DHS Extends Haitian TPS For 6 Months — Some Still Seek Longer Period!

http://www.voanews.com/a/us-gives-haitian-immigrants-6-month-tps-extension/3865735.html

VOA News reports:

US Gives Haitian Immigrants 6-month TPS Extension

US Gives Haitian Immigrants 6-month TPS Extension

  • VOA News

FILE - Farah Larrieux, an immigration activist shown in April at home in Miramar, Fla., is among at least 50,000 Haitians who could be deported with the loss of Temporary Protected Status. She predicted they might go into the shadows.

FILE – Farah Larrieux, an immigration activist shown in April at home in Miramar, Fla., is among at least 50,000 Haitians who could be deported with the loss of Temporary Protected Status. She predicted they might go into the shadows.

The U.S. Department of Homeland Security on Monday announced it has extended Haitian immigrants’ access to a program of humanitarian protection for six months.

At least 50,000 Haitian immigrants are registered for Temporary Protected Status (TPS), which permits them to live and work in the United States. TPS, offered in the wake of a deadly 2010 earthquake in Haiti, was set to expire July 23. It has been extended through January 22 – though some U.S. lawmakers, Haitian authorities and immigration advocates who’d sought a longer term expressed disappointment.

- **EXERCISE SET**
1. Answer these questions from the Haitian TPS excerpt.
(a) In what year did the deadly earthquake in Haiti occur?
(b) On what date was TPS originally set to expire?
(c) In what city is Farah Larrieux shown at home?
2. Reproduce the stretch of the Haitian TPS excerpt from "At least 50,000 Haitian immigrants" through "term expressed disappointment.", word for word.

- **DATA FOR REVIEW**
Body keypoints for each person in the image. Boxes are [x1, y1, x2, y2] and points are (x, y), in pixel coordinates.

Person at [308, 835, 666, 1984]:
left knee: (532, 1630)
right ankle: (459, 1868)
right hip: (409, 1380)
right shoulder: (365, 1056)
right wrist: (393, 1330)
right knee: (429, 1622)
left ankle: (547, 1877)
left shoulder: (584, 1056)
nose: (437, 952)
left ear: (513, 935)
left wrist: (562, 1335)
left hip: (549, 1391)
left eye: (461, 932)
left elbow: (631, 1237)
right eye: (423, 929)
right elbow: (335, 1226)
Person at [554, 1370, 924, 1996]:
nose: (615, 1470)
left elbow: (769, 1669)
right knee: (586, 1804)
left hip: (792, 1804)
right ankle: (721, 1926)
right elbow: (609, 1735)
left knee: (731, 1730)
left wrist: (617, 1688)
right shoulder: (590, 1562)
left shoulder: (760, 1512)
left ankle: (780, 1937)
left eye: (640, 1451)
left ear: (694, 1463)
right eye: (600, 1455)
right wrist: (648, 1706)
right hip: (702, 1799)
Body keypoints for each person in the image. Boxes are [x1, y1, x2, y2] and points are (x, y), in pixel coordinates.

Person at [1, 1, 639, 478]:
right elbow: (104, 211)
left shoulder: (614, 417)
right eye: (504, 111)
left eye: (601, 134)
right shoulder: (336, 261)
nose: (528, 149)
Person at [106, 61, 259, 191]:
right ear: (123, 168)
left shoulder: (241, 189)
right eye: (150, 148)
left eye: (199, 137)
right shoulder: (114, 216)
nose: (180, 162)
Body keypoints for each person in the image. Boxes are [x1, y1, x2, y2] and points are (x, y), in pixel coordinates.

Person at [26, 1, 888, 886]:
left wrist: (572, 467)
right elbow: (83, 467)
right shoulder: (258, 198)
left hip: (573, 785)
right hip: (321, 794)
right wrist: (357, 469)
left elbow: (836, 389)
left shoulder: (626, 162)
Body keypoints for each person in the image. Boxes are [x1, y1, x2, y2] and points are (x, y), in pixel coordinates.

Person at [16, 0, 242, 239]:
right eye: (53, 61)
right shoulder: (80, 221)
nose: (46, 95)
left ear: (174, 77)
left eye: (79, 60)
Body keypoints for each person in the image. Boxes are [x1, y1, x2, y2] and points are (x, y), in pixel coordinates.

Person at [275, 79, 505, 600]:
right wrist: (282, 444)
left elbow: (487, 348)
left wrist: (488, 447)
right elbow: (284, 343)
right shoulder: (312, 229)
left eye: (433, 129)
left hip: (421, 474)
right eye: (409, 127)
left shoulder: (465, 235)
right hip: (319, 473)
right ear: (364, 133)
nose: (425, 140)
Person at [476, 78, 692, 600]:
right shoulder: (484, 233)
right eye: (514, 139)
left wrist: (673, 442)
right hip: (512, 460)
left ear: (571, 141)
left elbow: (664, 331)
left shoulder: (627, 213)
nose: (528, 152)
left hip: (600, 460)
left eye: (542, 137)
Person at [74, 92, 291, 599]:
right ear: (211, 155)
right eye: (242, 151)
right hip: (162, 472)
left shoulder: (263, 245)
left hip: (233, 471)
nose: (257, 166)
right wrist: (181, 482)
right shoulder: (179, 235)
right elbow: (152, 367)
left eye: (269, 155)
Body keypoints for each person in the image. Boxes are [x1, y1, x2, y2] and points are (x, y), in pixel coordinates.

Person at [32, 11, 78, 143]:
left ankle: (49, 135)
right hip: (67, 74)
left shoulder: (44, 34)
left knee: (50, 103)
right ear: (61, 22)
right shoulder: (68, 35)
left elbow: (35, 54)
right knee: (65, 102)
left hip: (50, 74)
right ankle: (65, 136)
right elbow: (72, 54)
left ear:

- **ANSWERS TO THIS EXERCISE**
1.
(a) 2010
(b) July 23
(c) Miramar, Fla.

2.
At least 50,000 Haitian immigrants are registered for Temporary Protected Status (TPS), which permits them to live and work in the United States. TPS, offered in the wake of a deadly 2010 earthquake in Haiti, was set to expire July 23. It has been extended through January 22 – though some U.S. lawmakers, Haitian authorities and immigration advocates who’d sought a longer term expressed disappointment.